Thanks Kimberly! I'm usually pretty good at this, but it takes me a week or two, and usually by the time they are 2 weeks old, I've stewed on it enough and have decided what their names are. 8) But I wanted to get these babies named sooner! Most have their forever homes waiting for them, so wanted names so everyone would know which is which. 

Farah


----------



## Havtahava (Aug 20, 2006)

I totally understand! I'm itching if my pups don't have litter identification names by the time they are two days old. LOL!

I don't know if you remember, but I still take notice of anything with Presto. He was my buddy here when he was so young. I got to see him at our weekly conformation classes too.

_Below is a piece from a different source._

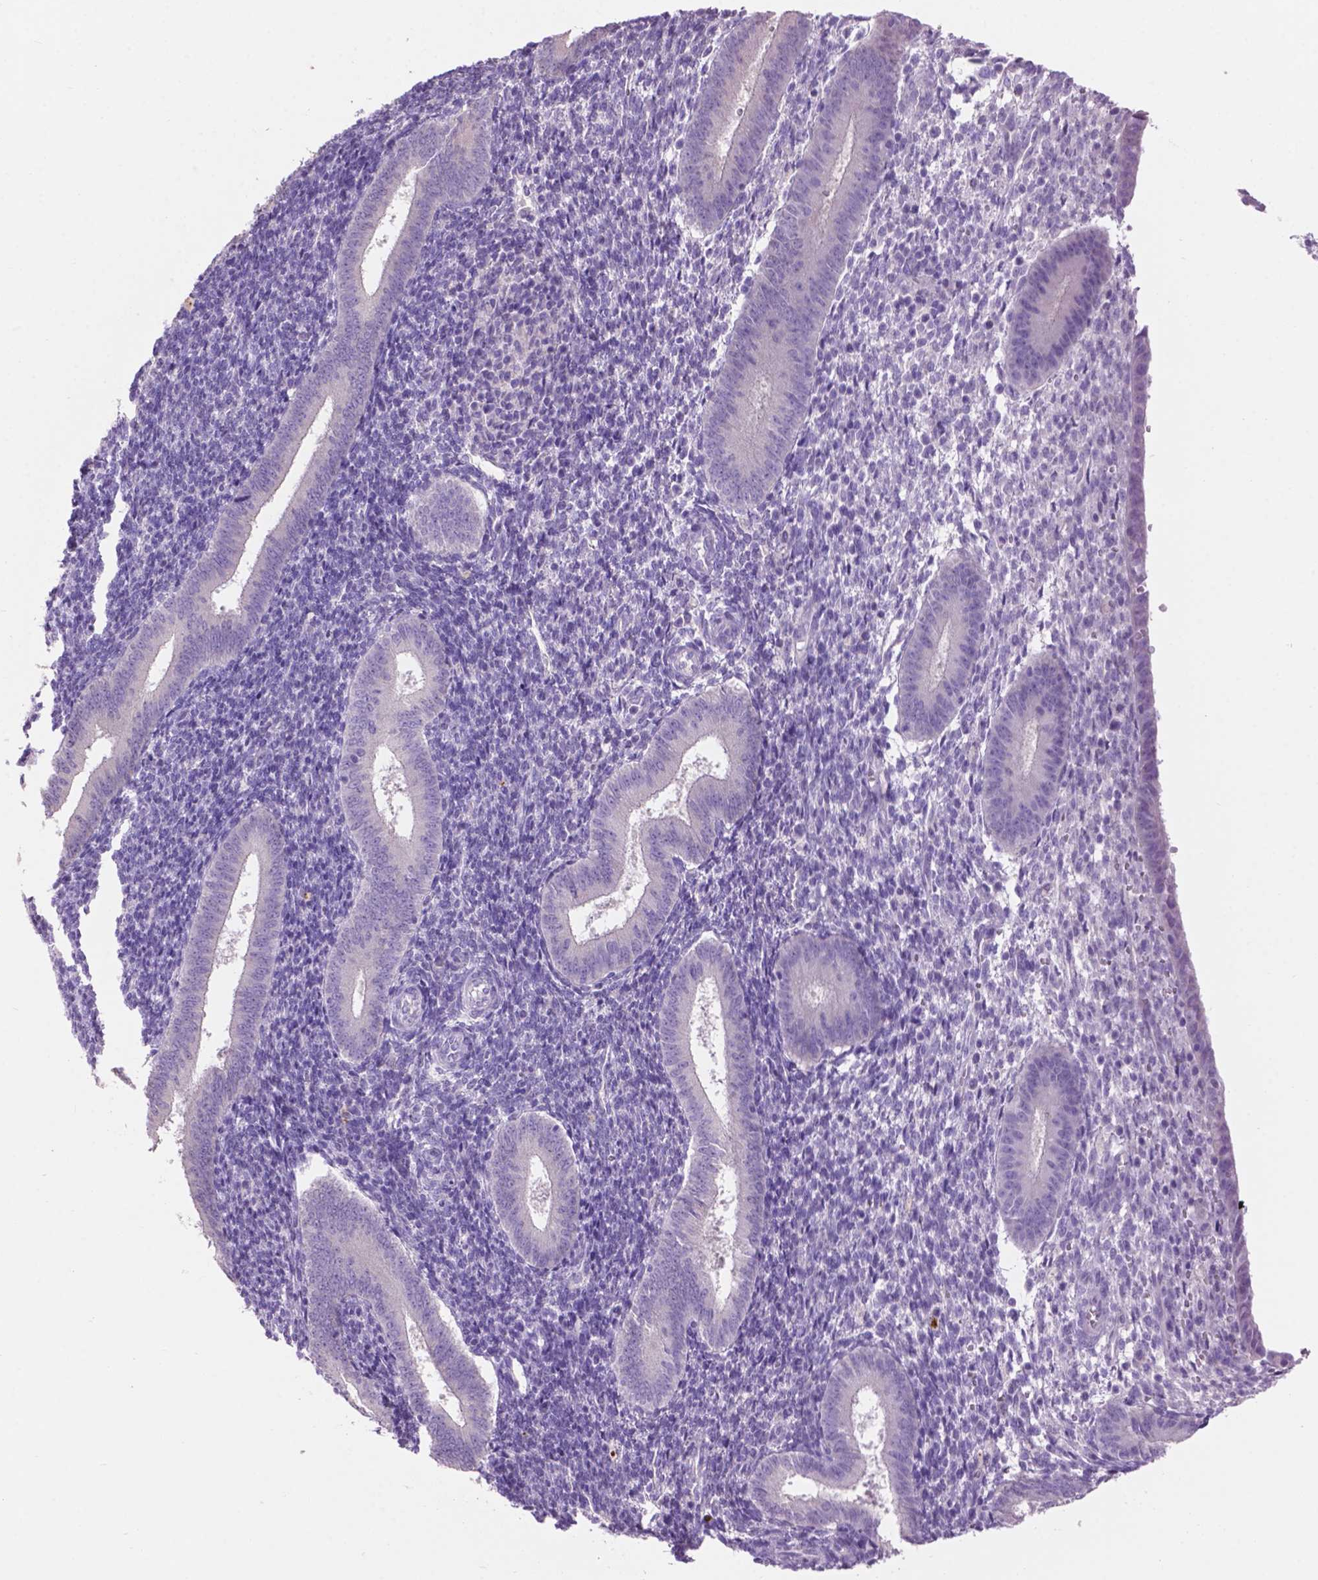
{"staining": {"intensity": "negative", "quantity": "none", "location": "none"}, "tissue": "endometrium", "cell_type": "Cells in endometrial stroma", "image_type": "normal", "snomed": [{"axis": "morphology", "description": "Normal tissue, NOS"}, {"axis": "topography", "description": "Endometrium"}], "caption": "Micrograph shows no protein positivity in cells in endometrial stroma of benign endometrium.", "gene": "CRYBA4", "patient": {"sex": "female", "age": 25}}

That was before he was "Presto", but I haven't forgotten him!


----------



## Wyndward Havanese (May 9, 2008)

That's right! You knew him when he was "Zack!" He is just a darling boy. He makes us smile everyday. He is a clown, and loves his mommy SOOO much! 

The only problem with starting this thread is now I have TOO many good ideas. 8)


----------



## Havtahava (Aug 20, 2006)

Save them! You'll want to have some reserve ideas for another day.


----------



## Evye's Mom (Dec 16, 2008)

What adorable wee-little pups. I am very partial to the little sable girl. Looks exactly like Evye when she was first born. I'm favoring the football theme given the Super Bowl. You got lots of great ideas here. Congratulations.


----------



## Missy (Nov 6, 2006)

Farah...I love the name game...and I will be happy to trade some name ideas for a little girl ....What a great assortment of colors-- I can't wait to watch them grow. Do you think the sables will stay red like their mom?

As the proud inventor of the IWAP, can I just say...well, IWAP!!!

i'll be back with some ideas


----------



## Wyndward Havanese (May 9, 2008)

Missy, you are too funny! One of these days you'll get a puppy, and won't we all faint! 8) 

Looking forward to your name ideas?

Both parents of this litter are sables with grey masks, so I think this little girl will probably keep some color, and not cream out completely. This is Visa's first litter, but from what Presto has produced before, they seem to hold color, which is nice. 

Farah


----------